Source document:
Soon Allende was calling me in the afternoon to go swimming in the pool. He would bring me books of Chilean poetry, which I gladly read. He was a good companion, proper with me and somewhat subdued. He certainly wasn't lonely. What the Cubans
had
supplied him with was a gorgeous girl with dark, languid eyes who seemed to be with him everywhere. Later, when I interviewed him in his stylish townhouse in Santiago three months before he became president, I saw placed prominently among the pictures on his fireplace one of him with his arm around Senorita Dark Eyes. The real Mrs. Allende didn't mind, despite her worldwide mourning after his death. They hadn't lived together for years.

The one thing that always stood out about Allende was his incorrigibly gossipy nature. He was always cornering me somewhere and saying of someone or other, "Is he sleeping with her?" Or, "But I see them together all the time, don't you think ... ?" Then he came to ask of me, with a playful smile, "Is
he
the one in your life?" If I were with Mario, a Mexican editor whom I found out later to be on Fidel's intelligence payroll, it was, "It must be he." I'd shake my head. He was much like a meddlesome old lady. One day later in the summer he was out at Veradero Beach having lunch with his dark-eyed beauty and I was having lunch with a handsome young Cuban foreign officer nicknamed Paco. This time Allende's eyes met mine at a special time across the restaurant--serious, not jocular. He said nothing. The next day he said with an unusual solemness, "Now I know."

This time I turned my eyes away and did not answer.

Allende had invited me to go with him to the Twenty-sixth of July celebration, the anniversary of Fidel's attack on the Moncada bar racks. It was a big, fancy reception in the palace, and I was delighted to go. We were chatting with Mario when an impressive-looking, square-shouldered man in his late thirties joined us and was introduced as Manolo Piñero. It should have meant something to me, but in fact it did not. He had a very, very solid gray suit on, which contracted memorably with a most astonishing head of red hair and a great, bushy red beard. I soon forgot him. After all, I had Allende and Fidel to talk to, but I did remember much later that his very green eyes had fastened upon me with an odd intensity.

Supplied entries:
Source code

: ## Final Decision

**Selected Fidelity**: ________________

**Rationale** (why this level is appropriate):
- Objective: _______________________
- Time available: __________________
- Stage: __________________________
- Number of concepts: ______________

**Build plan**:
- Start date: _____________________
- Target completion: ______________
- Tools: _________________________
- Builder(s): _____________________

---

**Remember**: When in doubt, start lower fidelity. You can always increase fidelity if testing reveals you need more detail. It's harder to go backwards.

Directive 1:
Answer these questions from the passage about Allende in Cuba.
(a) Where did the narrator interview Allende three months before he became president?
(b) What was the nickname of the young Cuban foreign officer the narrator had lunch with at Veradero Beach?
(c) What event did the Twenty-sixth of July celebration mark?
Directive 2:
Write the next part of the passage about Allende in Cuba, continuing after its last sentence.
None of the material is needed for what follows.

Answer area 1:
(a) In his stylish townhouse in Santiago.
(b) Paco.
(c) The anniversary of Fidel's attack on the Moncada barracks.

Answer area 2:
I forgot him only until 2:00 a.m. that morning, when the phone in my hotel room rang. "This is Manolo Piñero," the voice said. "I'm coming up to have a drink with you."

"You are not coming anywhere," I said with angry firmness. "I'll call the police." This turned out, in the light of things, to be rather funny.

"I'm sorry," he said. "I thought you might remember me. I met you at the palace with Salvador. I just got off work and I wanted to see you again."

The green eyes clicked into place. "I'll come downstairs," I said. When I saw Piñero in his real self -- when I saw him in his khaki military uniform -- everything fell into place. We sat all night in the stillness and the emptiness of the Havana Libre lobby and talked. Talked about his years teaching literature in New York at Columbia, of his marrying an American girl who was a ballerina, of the years in the mountains with Fidel. Manolo Piñero, I now remembered, was the head of intelligence in Marxist Cuba -- and the third most powerful man in the regime. It was Piñero who directed all the Cuban training of guerrilla movements in Latin America, who influenced the American New Left of the sixties, and who later godfathered the entire Cuban adventure in Africa and in Central America.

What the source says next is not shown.